L’être que j’avais en face de moi n’était pas un être de lumière, je le qualifiais d’ailleurs plutôt de « non-être », celui qui n’était jamais né. Il avait une connaissance du monde spirituel et des choses de la mort et cela avait sur moi l’effet d’un vide attirant qui m’aspirait depuis le haut d’une tour. Moi j’avais une connaissance dérangeante de la vie et chacun de nous voulait donner à l’autre ce qu’il avait en lui, cherchant constamment à s’unir comme un opposé qui se complète.

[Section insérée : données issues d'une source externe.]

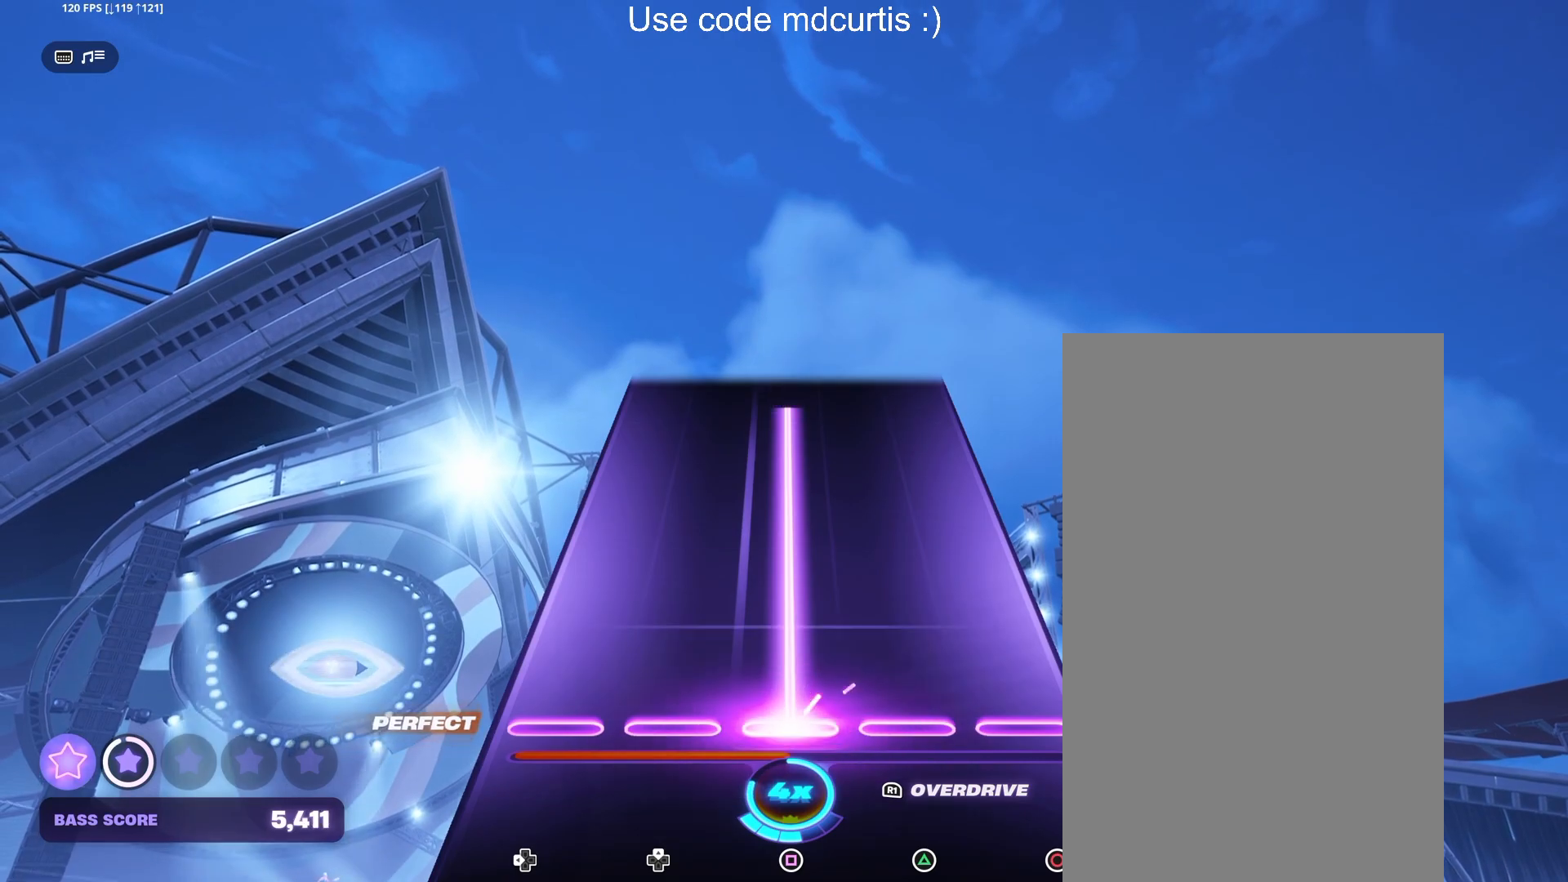
{"buttons": ["SQUARE"], "events": []}
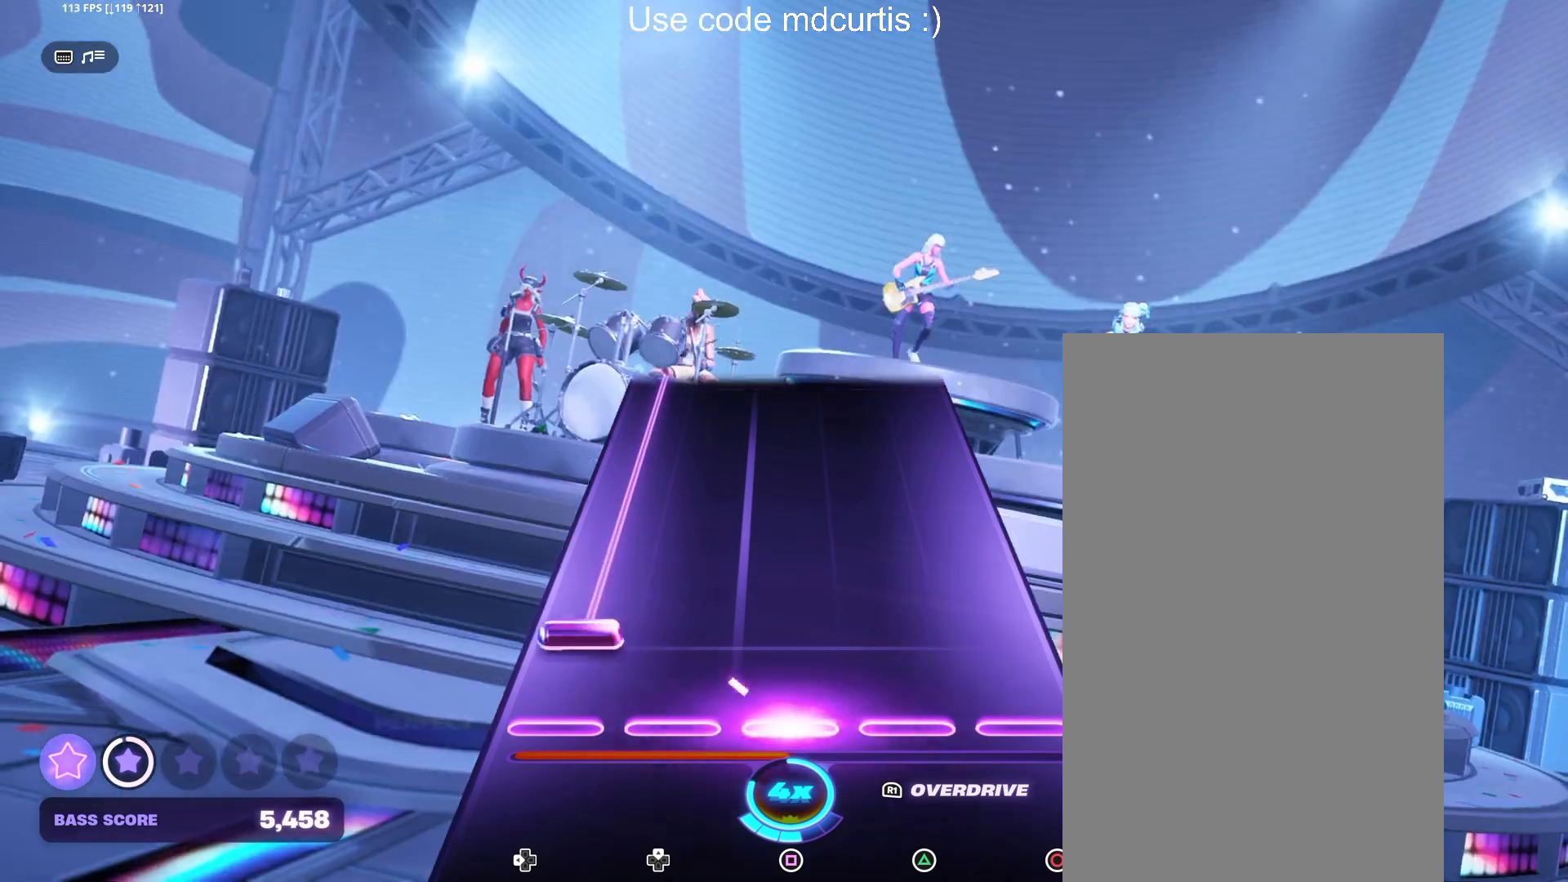
{"buttons": ["DPAD_LEFT"], "events": [[67, "SQUARE", "up"], [83, "DPAD_LEFT", "down"]]}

— Dans cette mélasse poisseuse que tu décris, dis-je, il y a quand même l’espoir, chaque pas nous approche d’un endroit, même si on ne sait pas toujours où l’on souhaite aller. Quand on marche sans but dans ces plaines, seul compte le fait d’avancer sur sa propre trajectoire.
Je réussis pour la première fois à tenir la face dans cette discussion et je repris courage. La fumée s’était alors dissipée.